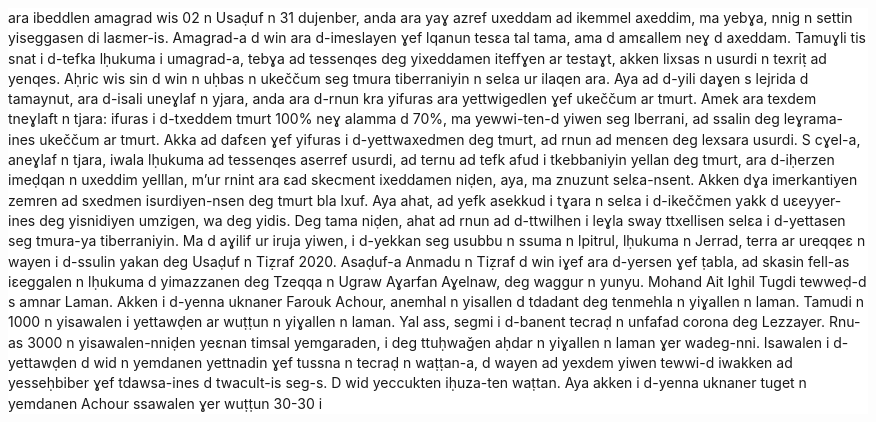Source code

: ara ibeddlen amagrad wis 02 n Usaḍuf n 31
dujenber, anda ara yaɣ azref uxeddam ad
ikemmel axeddim, ma yebɣa, nnig n settin
yiseggasen di laɛmer-is. Amagrad-a d win
ara d-imeslayen ɣef lqanun tesɛa tal tama,
ama d amɛallem neɣ d axeddam. Tamuɣli
tis snat i d-tefka lḥukuma i umagrad-a,
tebɣa ad tessenqes deg yixeddamen iteffɣen
ar testaɣt, akken lixsas n usurdi n texriṭ
ad yenqes. Aḥric wis sin d win n uḥbas n
ukeččum seg tmura tiberraniyin n selɛa ur
ilaqen ara. Aya ad d-yili daɣen s lejrida d
tamaynut, ara d-isali uneɣlaf n yjara, anda
ara d-rnun kra yifuras ara yettwigedlen
ɣef ukeččum ar tmurt. Amek ara texdem
tneɣlaft n tjara: ifuras i d-txeddem tmurt
100% neɣ alamma d 70%, ma yewwi-ten-d
yiwen seg lberrani, ad ssalin deg leɣrama-ines ukeččum ar tmurt. Akka ad dafɛen
ɣef yifuras i d-yettwaxedmen deg tmurt,
ad rnun ad menɛen deg lexsara usurdi. S
cɣel-a, aneɣlaf n tjara, iwala lḥukuma ad
tessenqes aserref usurdi, ad ternu ad tefk
afud i tkebbaniyin yellan deg tmurt, ara
d-iḥerzen imeḍqan n uxeddim yelllan,
m’ur rnint ara ɛad skecment ixeddamen
niḍen, aya, ma znuzunt selɛa-nsent. Akken
dɣa imerkantiyen zemren ad sxedmen
isurdiyen-nsen deg tmurt bla lxuf. Aya
ahat, ad yefk asekkud i tɣara n selɛa i
d-ikeččmen yakk d uɛeyyer-ines deg
yisnidiyen umzigen, wa deg yidis. Deg
tama niḍen, ahat ad rnun ad d-ttwilhen i
leɣla sway ttxellisen selɛa i d-yettasen seg tmura-ya tiberraniyin.
Ma d aɣilif ur iruja yiwen, i d-yekkan
seg usubbu n ssuma n lpitrul, lḥukuma n
Jerrad, terra ar ureqqeɛ n wayen i d-ssulin
yakan deg Usaḍuf n Tiẓraf 2020. Asaḍuf-a
Anmadu n Tiẓraf d win iɣef ara d-yersen
ɣef ṭabla, ad skasin fell-as iɛeggalen n
lḥukuma d yimazzanen deg Tzeqqa n
Ugraw Aɣarfan Aɣelnaw, deg waggur n yunyu.
Mohand Ait Ighil
Tugdi tewweḍ-d s amnar Laman. Akken i d-yenna
uknaner Farouk Achour, anemhal
n yisallen d tdadant deg tenmehla
n yiɣallen n laman. Tamudi n
1000 n yisawalen i yettawḍen
ar wuṭṭun n yiɣallen n laman.
Yal ass, segmi i d-banent tecraḍ
n unfafad corona deg Lezzayer.
Rnu-as 3000 n yisawalen-nniḍen
yeɛnan timsal yemgaraden, i deg
ttuḥwaǧen aḥdar n yiɣallen n
laman ɣer wadeg-nni.
Isawalen i d-yettawḍen d wid n
yemdanen yettnadin ɣef tussna
n tecraḍ n waṭṭan-a, d wayen
ad yexdem yiwen tewwi-d
iwakken ad yesseḥbiber ɣef
tdawsa-ines d twacult-is seg-s. D
wid yeccukten iḥuza-ten waṭtan.
Aya akken i d-yenna uknaner
tuget n yemdanen Achour
ssawalen ɣer wuṭṭun 30-30 i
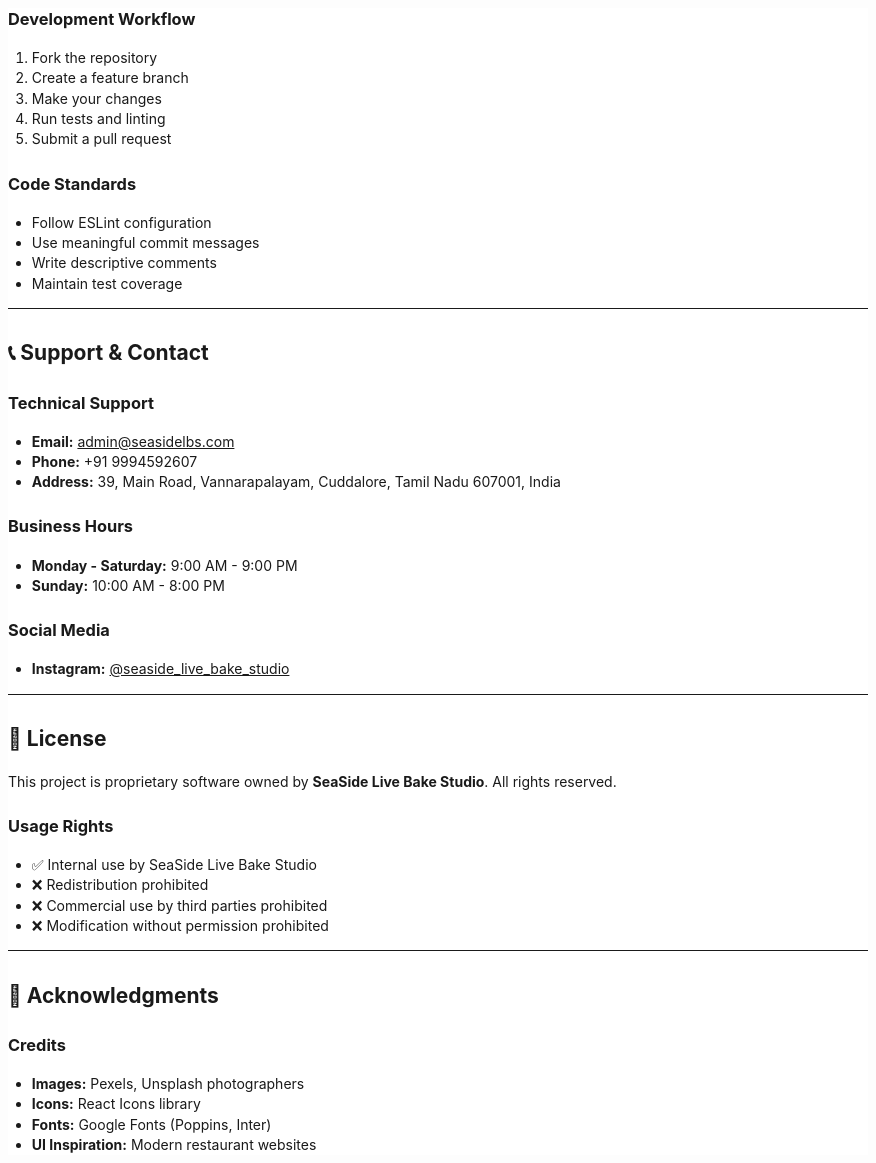### Development Workflow
1. Fork the repository
2. Create a feature branch
3. Make your changes
4. Run tests and linting
5. Submit a pull request

### Code Standards
- Follow ESLint configuration
- Use meaningful commit messages
- Write descriptive comments
- Maintain test coverage

---

## 📞 Support & Contact

### Technical Support
- **Email:** admin@seasidelbs.com
- **Phone:** +91 9994592607
- **Address:** 39, Main Road, Vannarapalayam, Cuddalore, Tamil Nadu 607001, India

### Business Hours
- **Monday - Saturday:** 9:00 AM - 9:00 PM
- **Sunday:** 10:00 AM - 8:00 PM

### Social Media
- **Instagram:** [@seaside_live_bake_studio](https://www.instagram.com/seaside_live_bake_studio?igsh=MW9ycnRyY3QxeTAwMg==)

---

## 📄 License

This project is proprietary software owned by **SeaSide Live Bake Studio**. All rights reserved.

### Usage Rights
- ✅ Internal use by SeaSide Live Bake Studio
- ❌ Redistribution prohibited
- ❌ Commercial use by third parties prohibited
- ❌ Modification without permission prohibited

---

## 🙏 Acknowledgments

### Credits
- **Images:** Pexels, Unsplash photographers
- **Icons:** React Icons library
- **Fonts:** Google Fonts (Poppins, Inter)
- **UI Inspiration:** Modern restaurant websites
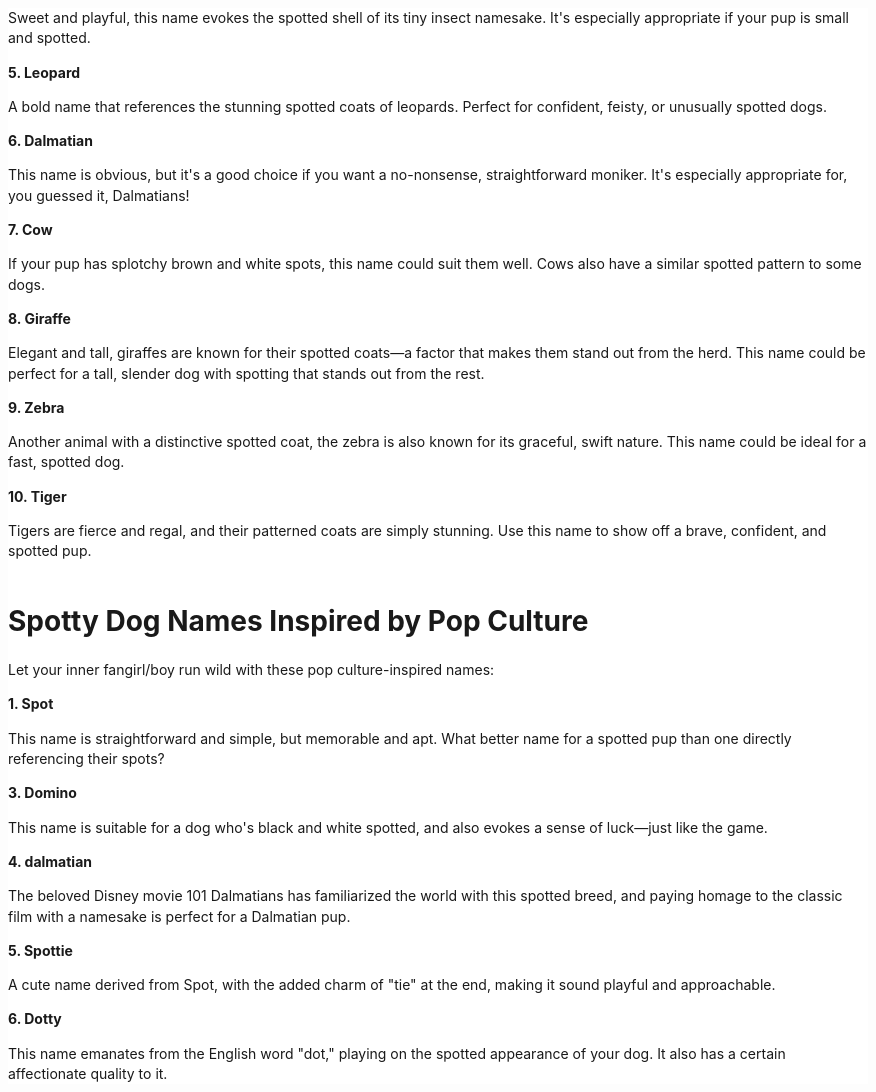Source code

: Sweet and playful, this name evokes the spotted shell of its tiny insect namesake. It's especially appropriate if your pup is small and spotted. 

**5. Leopard** 

A bold name that references the stunning spotted coats of leopards. Perfect for confident, feisty, or unusually spotted dogs. 

**6. Dalmatian** 

This name is obvious, but it's a good choice if you want a no-nonsense, straightforward moniker. It's especially appropriate for, you guessed it, Dalmatians! 

**7. Cow** 

If your pup has splotchy brown and white spots, this name could suit them well. Cows also have a similar spotted pattern to some dogs. 

**8. Giraffe** 

Elegant and tall, giraffes are known for their spotted coats—a factor that makes them stand out from the herd. This name could be perfect for a tall, slender dog with spotting that stands out from the rest. 

**9. Zebra** 

Another animal with a distinctive spotted coat, the zebra is also known for its graceful, swift nature. This name could be ideal for a fast, spotted dog. 

**10. Tiger** 

Tigers are fierce and regal, and their patterned coats are simply stunning. Use this name to show off a brave, confident, and spotted pup. 

# Spotty Dog Names Inspired by Pop Culture 
Let your inner fangirl/boy run wild with these pop culture-inspired names: 

**1. Spot** 

This name is straightforward and simple, but memorable and apt. What better name for a spotted pup than one directly referencing their spots? 

**3. Domino** 

This name is suitable for a dog who's black and white spotted, and also evokes a sense of luck—just like the game. 

**4. dalmatian** 

The beloved Disney movie 101 Dalmatians has familiarized the world with this spotted breed, and paying homage to the classic film with a namesake is perfect for a Dalmatian pup. 

**5. Spottie** 

A cute name derived from Spot, with the added charm of "tie" at the end, making it sound playful and approachable. 

**6. Dotty** 

This name emanates from the English word "dot," playing on the spotted appearance of your dog. It also has a certain affectionate quality to it. 
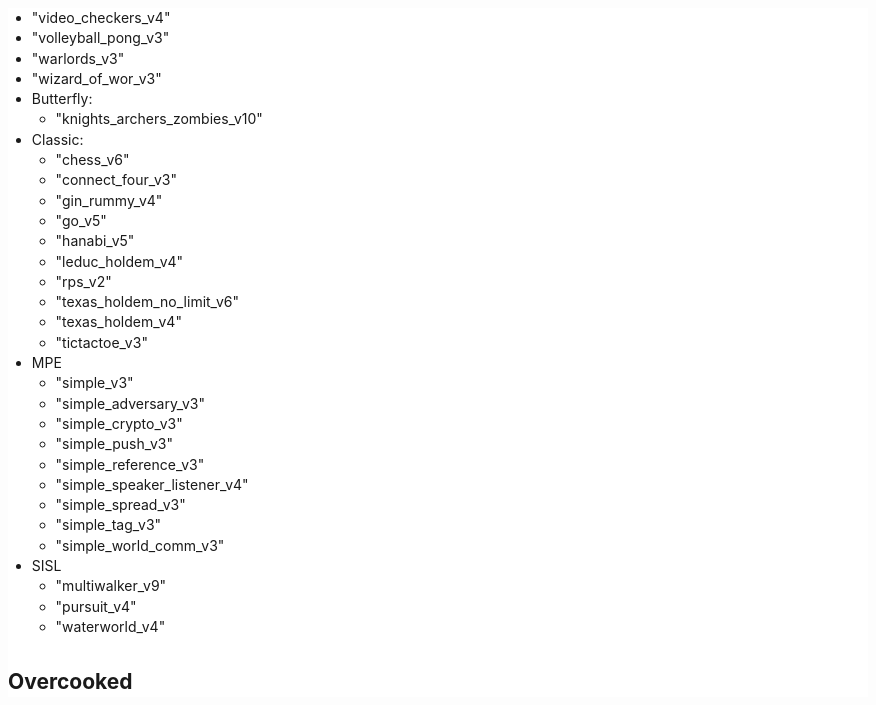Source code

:   - "video_checkers_v4"
  - "volleyball_pong_v3"
  - "warlords_v3"
  - "wizard_of_wor_v3"
- Butterfly:
  - "knights_archers_zombies_v10"
- Classic:
  - "chess_v6"
  - "connect_four_v3"
  - "gin_rummy_v4"
  - "go_v5"
  - "hanabi_v5"
  - "leduc_holdem_v4"
  - "rps_v2"
  - "texas_holdem_no_limit_v6"
  - "texas_holdem_v4"
  - "tictactoe_v3"
- MPE
  - "simple_v3"
  - "simple_adversary_v3"
  - "simple_crypto_v3"
  - "simple_push_v3"
  - "simple_reference_v3"
  - "simple_speaker_listener_v4"
  - "simple_spread_v3"
  - "simple_tag_v3"
  - "simple_world_comm_v3"
- SISL
  - "multiwalker_v9"
  - "pursuit_v4"
  - "waterworld_v4"


## Overcooked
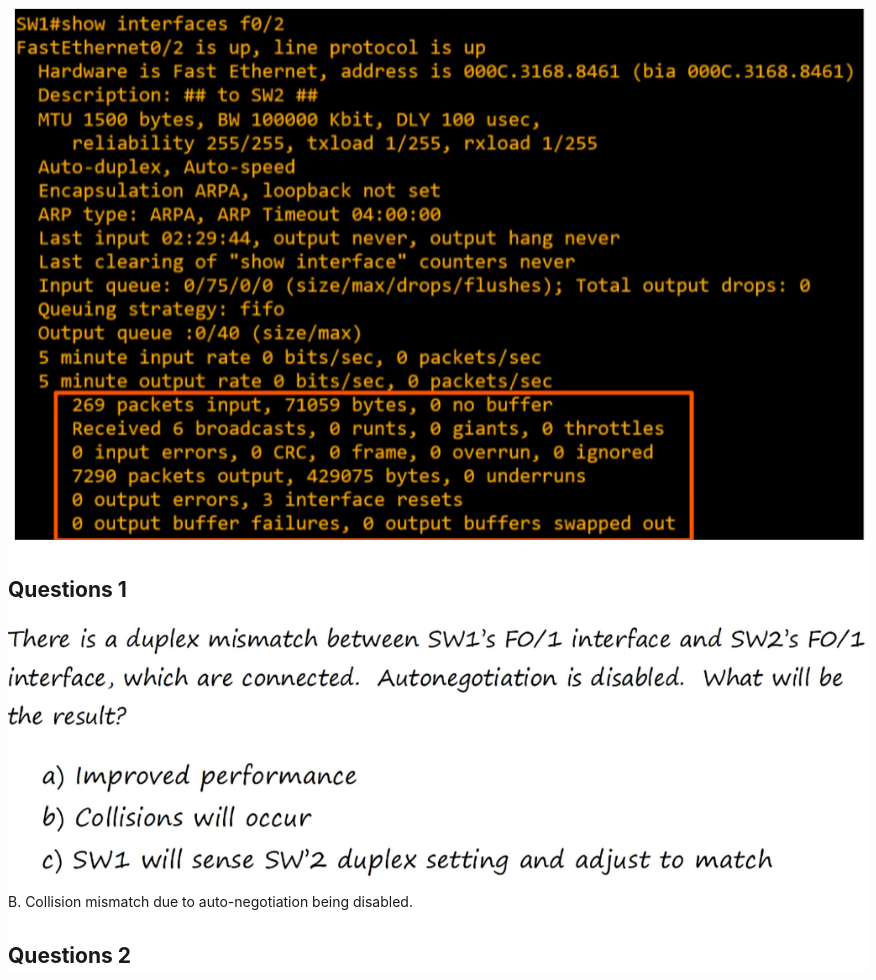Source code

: ![](../../images/Pasted%20image%2020240225185645.png)




## Questions 1

![](../../images/Pasted%20image%2020240225190305.png)
B. Collision mismatch due to auto-negotiation being disabled. 

## Questions 2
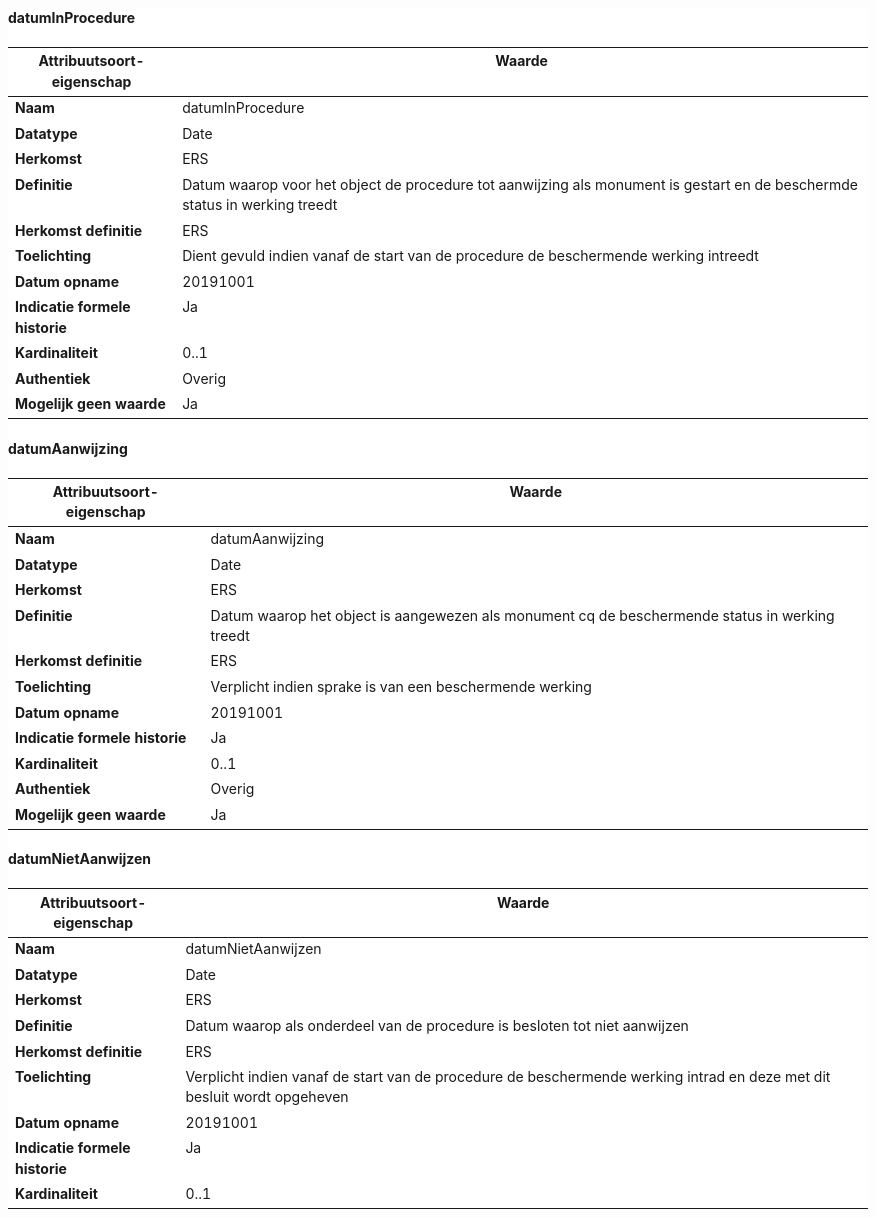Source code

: #### datumInProcedure
| **Attribuutsoort-eigenschap** | **Waarde** |
| ---- | ---- |
| **Naam** | datumInProcedure |
| **Datatype** | Date |
| **Herkomst** | ERS |
| **Definitie** | Datum waarop voor het object de procedure tot aanwijzing als monument is gestart en de beschermde status in werking treedt |
| **Herkomst definitie** | ERS |
| **Toelichting** | Dient gevuld indien vanaf de start van de procedure de beschermende werking intreedt |
| **Datum opname** | 20191001 |
| **Indicatie formele historie** | Ja |
| **Kardinaliteit** | 0..1 |
| **Authentiek** | Overig |
| **Mogelijk geen waarde** | Ja |

#### datumAanwijzing
| **Attribuutsoort-eigenschap** | **Waarde** |
| ---- | ---- |
| **Naam** | datumAanwijzing |
| **Datatype** | Date |
| **Herkomst** | ERS |
| **Definitie** | Datum waarop het object is aangewezen als monument cq de beschermende status in werking treedt |
| **Herkomst definitie** | ERS |
| **Toelichting** | Verplicht indien sprake is van een beschermende werking |
| **Datum opname** | 20191001 |
| **Indicatie formele historie** | Ja |
| **Kardinaliteit** | 0..1 |
| **Authentiek** | Overig |
| **Mogelijk geen waarde** | Ja |

#### datumNietAanwijzen
| **Attribuutsoort-eigenschap** | **Waarde** |
| ---- | ---- |
| **Naam** | datumNietAanwijzen |
| **Datatype** | Date |
| **Herkomst** | ERS |
| **Definitie** | Datum waarop als onderdeel van de procedure is besloten tot niet aanwijzen |
| **Herkomst definitie** | ERS |
| **Toelichting** | Verplicht indien vanaf de start van de procedure de beschermende werking intrad en deze met dit besluit wordt opgeheven |
| **Datum opname** | 20191001 |
| **Indicatie formele historie** | Ja |
| **Kardinaliteit** | 0..1 |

____________

# [PROBLEM TO SOLVE]
Could you retype exactly the lines above, starting at the line that contains "ama d amɛallem neɣ d axeddam. Tamuɣli" and ending at the line that contains "yiwen seg lberrani, ad", and nothing more?

# [EXERCISE ANSWER]
ama d amɛallem neɣ d axeddam. Tamuɣli
tis snat i d-tefka lḥukuma i umagrad-a,
tebɣa ad tessenqes deg yixeddamen iteffɣen
ar testaɣt, akken lixsas n usurdi n texriṭ
ad yenqes. Aḥric wis sin d win n uḥbas n
ukeččum seg tmura tiberraniyin n selɛa ur
ilaqen ara. Aya ad d-yili daɣen s lejrida d
tamaynut, ara d-isali uneɣlaf n yjara, anda
ara d-rnun kra yifuras ara yettwigedlen
ɣef ukeččum ar tmurt. Amek ara texdem
tneɣlaft n tjara: ifuras i d-txeddem tmurt
100% neɣ alamma d 70%, ma yewwi-ten-d
yiwen seg lberrani, ad ssalin deg leɣrama-ines ukeččum ar tmurt. Akka ad dafɛen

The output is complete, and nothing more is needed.